** Extracted information **

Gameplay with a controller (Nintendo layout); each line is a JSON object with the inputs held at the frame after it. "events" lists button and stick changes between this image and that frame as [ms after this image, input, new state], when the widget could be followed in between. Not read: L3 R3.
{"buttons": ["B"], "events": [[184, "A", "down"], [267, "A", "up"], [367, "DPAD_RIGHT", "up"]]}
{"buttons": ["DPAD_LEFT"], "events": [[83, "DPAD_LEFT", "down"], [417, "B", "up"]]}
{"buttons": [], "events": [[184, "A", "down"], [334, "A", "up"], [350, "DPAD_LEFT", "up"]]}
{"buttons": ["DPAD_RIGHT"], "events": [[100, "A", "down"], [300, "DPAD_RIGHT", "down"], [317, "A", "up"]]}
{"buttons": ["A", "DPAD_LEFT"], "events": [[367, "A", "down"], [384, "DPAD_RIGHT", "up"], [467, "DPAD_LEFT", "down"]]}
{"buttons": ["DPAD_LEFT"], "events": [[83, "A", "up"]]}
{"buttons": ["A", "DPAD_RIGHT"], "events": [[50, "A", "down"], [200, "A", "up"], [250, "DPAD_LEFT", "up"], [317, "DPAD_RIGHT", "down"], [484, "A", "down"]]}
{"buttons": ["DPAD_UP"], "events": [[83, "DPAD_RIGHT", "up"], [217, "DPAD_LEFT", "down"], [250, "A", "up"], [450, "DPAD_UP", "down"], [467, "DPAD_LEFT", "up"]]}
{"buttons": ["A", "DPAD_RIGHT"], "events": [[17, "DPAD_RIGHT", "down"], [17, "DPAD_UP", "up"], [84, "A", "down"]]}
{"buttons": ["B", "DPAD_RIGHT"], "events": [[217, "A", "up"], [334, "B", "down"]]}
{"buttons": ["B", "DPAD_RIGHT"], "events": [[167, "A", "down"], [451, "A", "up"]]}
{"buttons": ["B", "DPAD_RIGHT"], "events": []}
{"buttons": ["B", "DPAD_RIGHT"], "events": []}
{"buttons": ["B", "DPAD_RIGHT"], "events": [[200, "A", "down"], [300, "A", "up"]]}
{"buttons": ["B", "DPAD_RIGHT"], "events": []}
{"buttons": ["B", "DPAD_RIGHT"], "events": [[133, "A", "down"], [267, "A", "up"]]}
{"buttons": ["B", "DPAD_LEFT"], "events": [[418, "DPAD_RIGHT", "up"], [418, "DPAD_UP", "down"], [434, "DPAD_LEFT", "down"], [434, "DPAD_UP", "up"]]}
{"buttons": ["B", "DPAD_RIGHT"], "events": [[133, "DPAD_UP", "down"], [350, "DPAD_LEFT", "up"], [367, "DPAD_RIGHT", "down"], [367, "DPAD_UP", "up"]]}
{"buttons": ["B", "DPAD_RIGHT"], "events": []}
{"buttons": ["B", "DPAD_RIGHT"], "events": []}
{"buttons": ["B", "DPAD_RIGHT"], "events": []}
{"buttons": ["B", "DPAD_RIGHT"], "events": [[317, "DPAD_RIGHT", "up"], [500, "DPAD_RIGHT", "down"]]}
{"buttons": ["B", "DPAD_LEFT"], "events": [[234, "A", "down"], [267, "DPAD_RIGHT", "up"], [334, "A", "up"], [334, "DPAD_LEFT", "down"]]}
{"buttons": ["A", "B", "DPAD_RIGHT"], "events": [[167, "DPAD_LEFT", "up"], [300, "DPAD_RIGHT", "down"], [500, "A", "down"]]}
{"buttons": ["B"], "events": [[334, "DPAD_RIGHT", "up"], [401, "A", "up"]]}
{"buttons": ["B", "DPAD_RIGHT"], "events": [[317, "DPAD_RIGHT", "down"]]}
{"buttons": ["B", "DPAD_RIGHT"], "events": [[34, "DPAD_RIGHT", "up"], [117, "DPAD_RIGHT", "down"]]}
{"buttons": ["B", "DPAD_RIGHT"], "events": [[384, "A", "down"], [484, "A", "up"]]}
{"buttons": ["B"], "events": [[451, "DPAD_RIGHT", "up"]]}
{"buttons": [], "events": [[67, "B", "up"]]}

** What is required **
Your answer should be an exact transcription of the data above.

** Solved problem **
Gameplay with a controller (Nintendo layout); each line is a JSON object with the inputs held at the frame after it. "events" lists button and stick changes between this image and that frame as [ms after this image, input, new state], when the widget could be followed in between. Not read: L3 R3.
{"buttons": ["B"], "events": [[184, "A", "down"], [267, "A", "up"], [367, "DPAD_RIGHT", "up"]]}
{"buttons": ["DPAD_LEFT"], "events": [[83, "DPAD_LEFT", "down"], [417, "B", "up"]]}
{"buttons": [], "events": [[184, "A", "down"], [334, "A", "up"], [350, "DPAD_LEFT", "up"]]}
{"buttons": ["DPAD_RIGHT"], "events": [[100, "A", "down"], [300, "DPAD_RIGHT", "down"], [317, "A", "up"]]}
{"buttons": ["A", "DPAD_LEFT"], "events": [[367, "A", "down"], [384, "DPAD_RIGHT", "up"], [467, "DPAD_LEFT", "down"]]}
{"buttons": ["DPAD_LEFT"], "events": [[83, "A", "up"]]}
{"buttons": ["A", "DPAD_RIGHT"], "events": [[50, "A", "down"], [200, "A", "up"], [250, "DPAD_LEFT", "up"], [317, "DPAD_RIGHT", "down"], [484, "A", "down"]]}
{"buttons": ["DPAD_UP"], "events": [[83, "DPAD_RIGHT", "up"], [217, "DPAD_LEFT", "down"], [250, "A", "up"], [450, "DPAD_UP", "down"], [467, "DPAD_LEFT", "up"]]}
{"buttons": ["A", "DPAD_RIGHT"], "events": [[17, "DPAD_RIGHT", "down"], [17, "DPAD_UP", "up"], [84, "A", "down"]]}
{"buttons": ["B", "DPAD_RIGHT"], "events": [[217, "A", "up"], [334, "B", "down"]]}
{"buttons": ["B", "DPAD_RIGHT"], "events": [[167, "A", "down"], [451, "A", "up"]]}
{"buttons": ["B", "DPAD_RIGHT"], "events": []}
{"buttons": ["B", "DPAD_RIGHT"], "events": []}
{"buttons": ["B", "DPAD_RIGHT"], "events": [[200, "A", "down"], [300, "A", "up"]]}
{"buttons": ["B", "DPAD_RIGHT"], "events": []}
{"buttons": ["B", "DPAD_RIGHT"], "events": [[133, "A", "down"], [267, "A", "up"]]}
{"buttons": ["B", "DPAD_LEFT"], "events": [[418, "DPAD_RIGHT", "up"], [418, "DPAD_UP", "down"], [434, "DPAD_LEFT", "down"], [434, "DPAD_UP", "up"]]}
{"buttons": ["B", "DPAD_RIGHT"], "events": [[133, "DPAD_UP", "down"], [350, "DPAD_LEFT", "up"], [367, "DPAD_RIGHT", "down"], [367, "DPAD_UP", "up"]]}
{"buttons": ["B", "DPAD_RIGHT"], "events": []}
{"buttons": ["B", "DPAD_RIGHT"], "events": []}
{"buttons": ["B", "DPAD_RIGHT"], "events": []}
{"buttons": ["B", "DPAD_RIGHT"], "events": [[317, "DPAD_RIGHT", "up"], [500, "DPAD_RIGHT", "down"]]}
{"buttons": ["B", "DPAD_LEFT"], "events": [[234, "A", "down"], [267, "DPAD_RIGHT", "up"], [334, "A", "up"], [334, "DPAD_LEFT", "down"]]}
{"buttons": ["A", "B", "DPAD_RIGHT"], "events": [[167, "DPAD_LEFT", "up"], [300, "DPAD_RIGHT", "down"], [500, "A", "down"]]}
{"buttons": ["B"], "events": [[334, "DPAD_RIGHT", "up"], [401, "A", "up"]]}
{"buttons": ["B", "DPAD_RIGHT"], "events": [[317, "DPAD_RIGHT", "down"]]}
{"buttons": ["B", "DPAD_RIGHT"], "events": [[34, "DPAD_RIGHT", "up"], [117, "DPAD_RIGHT", "down"]]}
{"buttons": ["B", "DPAD_RIGHT"], "events": [[384, "A", "down"], [484, "A", "up"]]}
{"buttons": ["B"], "events": [[451, "DPAD_RIGHT", "up"]]}
{"buttons": [], "events": [[67, "B", "up"]]}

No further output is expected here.